I hate that title…but it is the best I could come up with…
At the risk of sounding a little bit redundant, my experience has taken me from the small enterprise with under 250 users to the giga-enterprise with upwards of 30k users. Regardless of size, each strives to implement processes to improve the development lifecycle within all of IT. Inevitably, these processes get trickled down to the business intelligence teams as well with the edict to implement them on both universe and report design. I’d like to challenge that this may not be the best approach for the enterprise.
Let’s first make sure everybody is on the same page. Back in my day, we were taught that the SDLC looked like…
- Analysis
- Design
- Development
- Testing
- Implementation
…or maybe even…
- Planning
- Analysis
- Design
- Implementation
- Maintenance
This really is old school. The SDLC has different flavors now, considering extended lifecycles, waterfall vs. iterative, agile….project management heaven. But I diguress..
Ok, now the project management 101 lesson is over, let’s dig a little deeper. No BI project can be successful without appropriate analysis. This is intimate time spent between you and your business user to fully comprehend their reporting need, their current reporting solution, and what isn’t working about it.
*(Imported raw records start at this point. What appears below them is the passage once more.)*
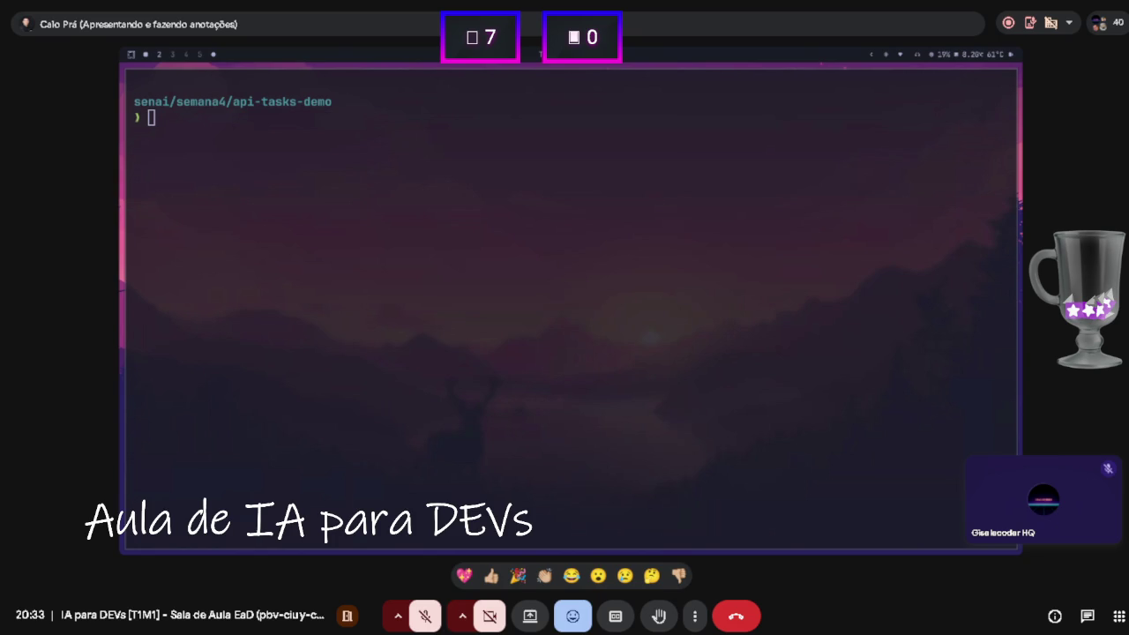
Launch Claude Code with the claude command inside api-tasks-demo.
{"action": "left_click", "coordinate": [667, 312]}
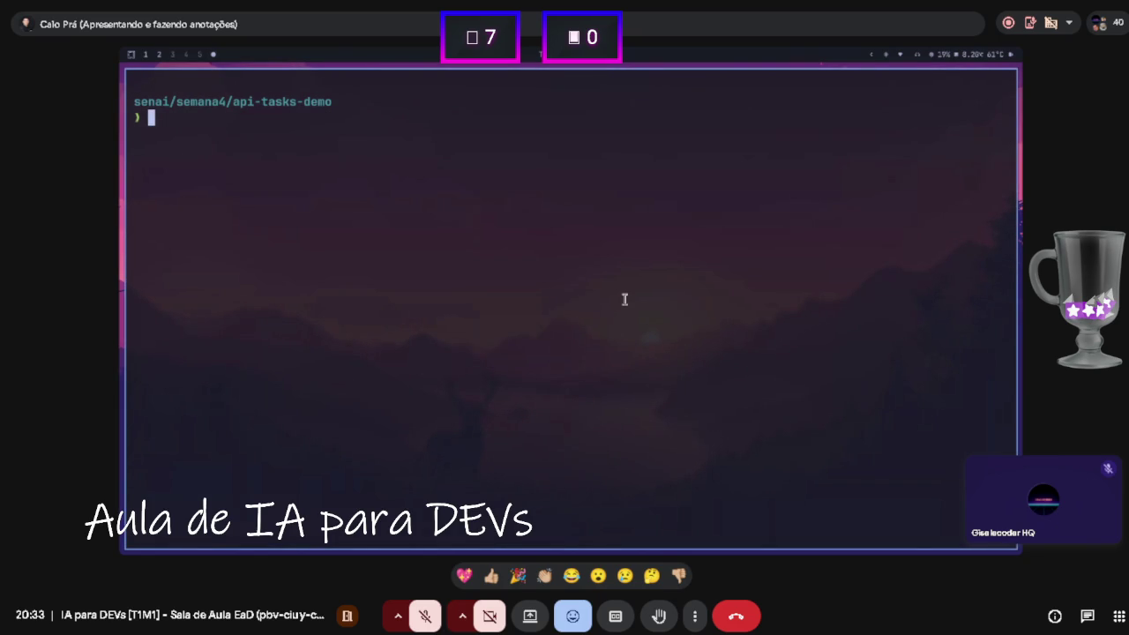
{"action": "type", "text": "claude"}
{"action": "key", "text": "Return"}
{"action": "key", "text": "Return"}
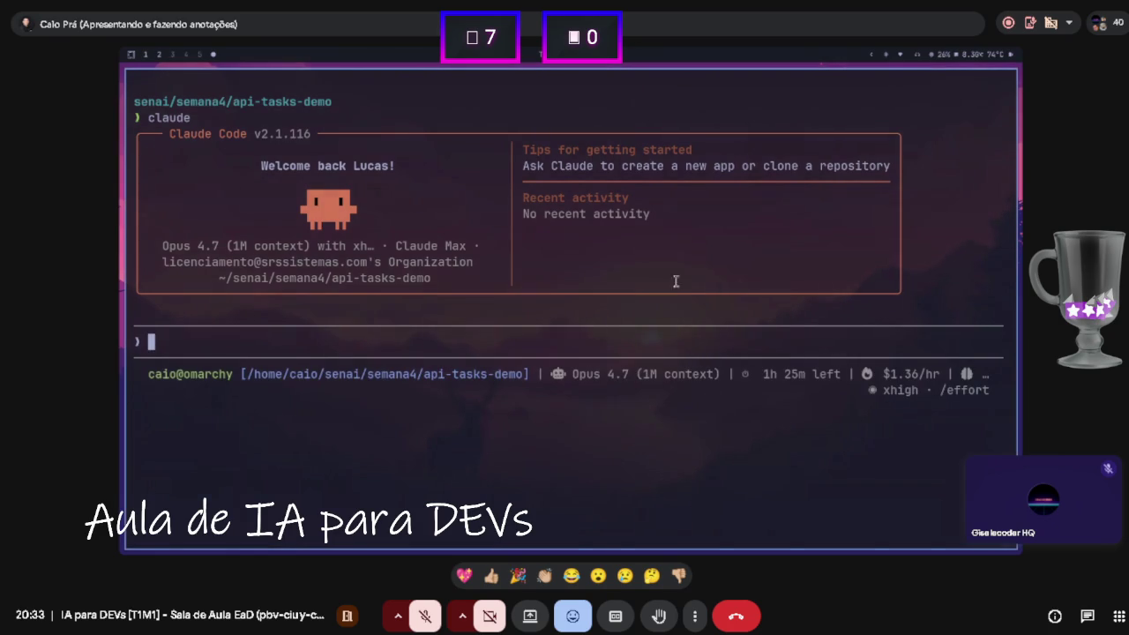
Type 'crie um arquivo de CLAUDE.md na raiz do proejto, contendo:' and add a new line.
{"action": "key", "text": "ctrl+l"}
This is your chance to be a sympathetic ear and a trusted advisor. But, that’s not what this post is all about.
Moving a step forward to the design phase. When you do design for a data model, you use tools like CA Erwin or TOAD to crank out a conceptual, logical, and physical data model. Where I start to get heartburn is when someone hands me a spreadsheet or a word document and says “go do the detailed design for this universe”.
So, at the risk of hitting a nerve with some, I’ll throw out my argument and take it from there: I feel more and more that universe design should be just that…part of the design itself, not wholeheartedly considered “development”.
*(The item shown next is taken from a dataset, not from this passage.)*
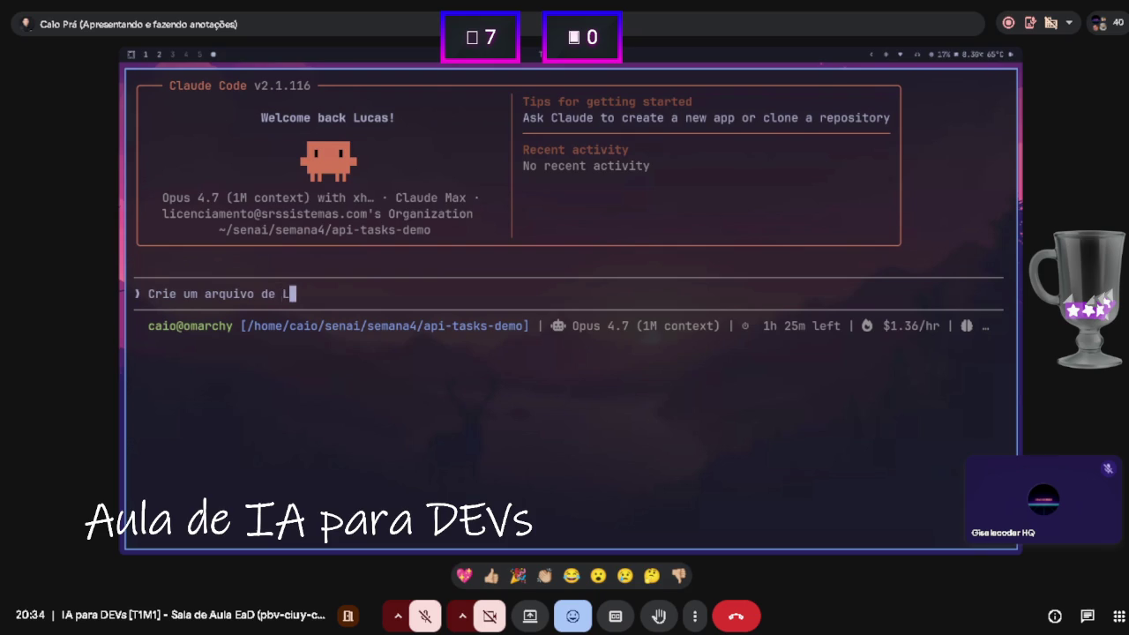
{"action": "type", "text": "AUDE.md "}
{"action": "type", "text": "na raiz d"}
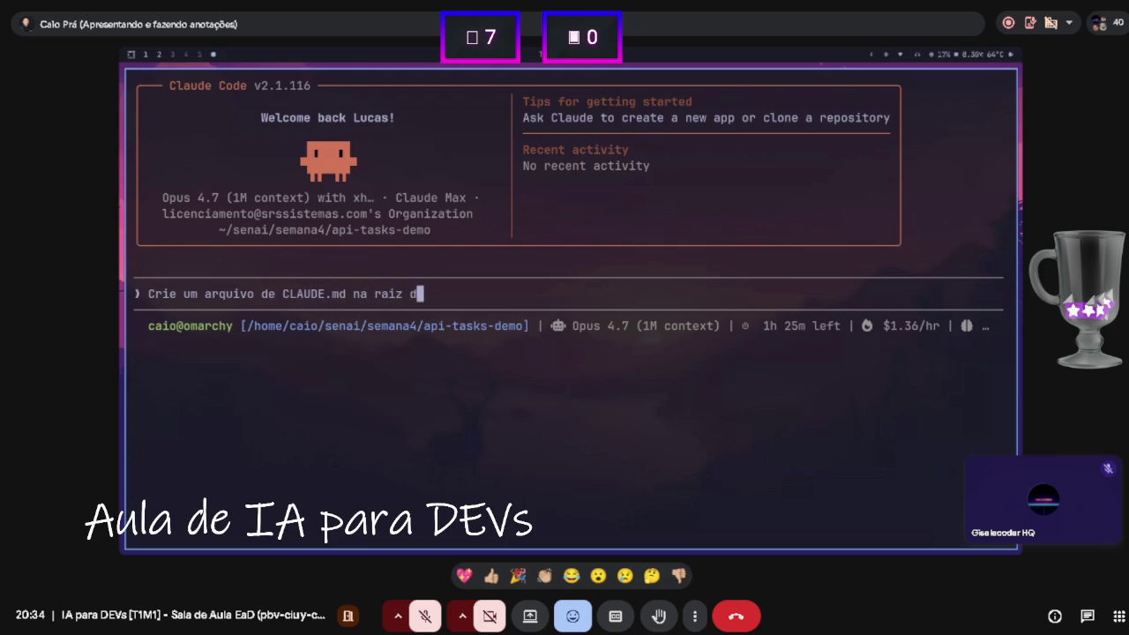
{"action": "type", "text": "o proejto, contendo:"}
Could this be called heresy? Maybe. But before you stone me, read on.
I don’t know about you, but when I do universe design it is really an iterative process, profiling data, understanding its make-up, then implementing something in that layer. Until you have a deeper understanding of the data in front of you, how can an accurate design be set forth? Don’t get me wrong. I truly believe you can’t walk away from the analysis phase without doing SOME data profiling. However, work that a business analyst documenting requirements may be doing is going to be a bit different than what a universe designer may finally need to implement structure wise.
So what is the right thing to do here? I have grown to consider universe design as a part of my detail design, and use cool tools like Sherlock® – Universe Inspector to automagically document my universe from head to toe. The thing you should walk away with is you used a cool WYSIWYG to design a universe and a simple documentation generator.
But but but….what if universe development runs in parallel to report development? SAP Business Objects really lends itself well to iterative development approaches. This creates a mechanism to have shorter lifecycles of universe design to satisfy report requirements and development and making it easy to not end up doing universe design twice.
As my design style evolves, I can’t say I totally have it pinned. Tinker with the idea within your universe and look at the potential to streamline your SDLC to make universe design more effective and the time to market with your BI projets shorter. As I reread this post for the fourth time, I can’t say I’ve necessarily done anything but scrape the surface on this topic. I’d love to hear challenges to this concept if you see it the other way.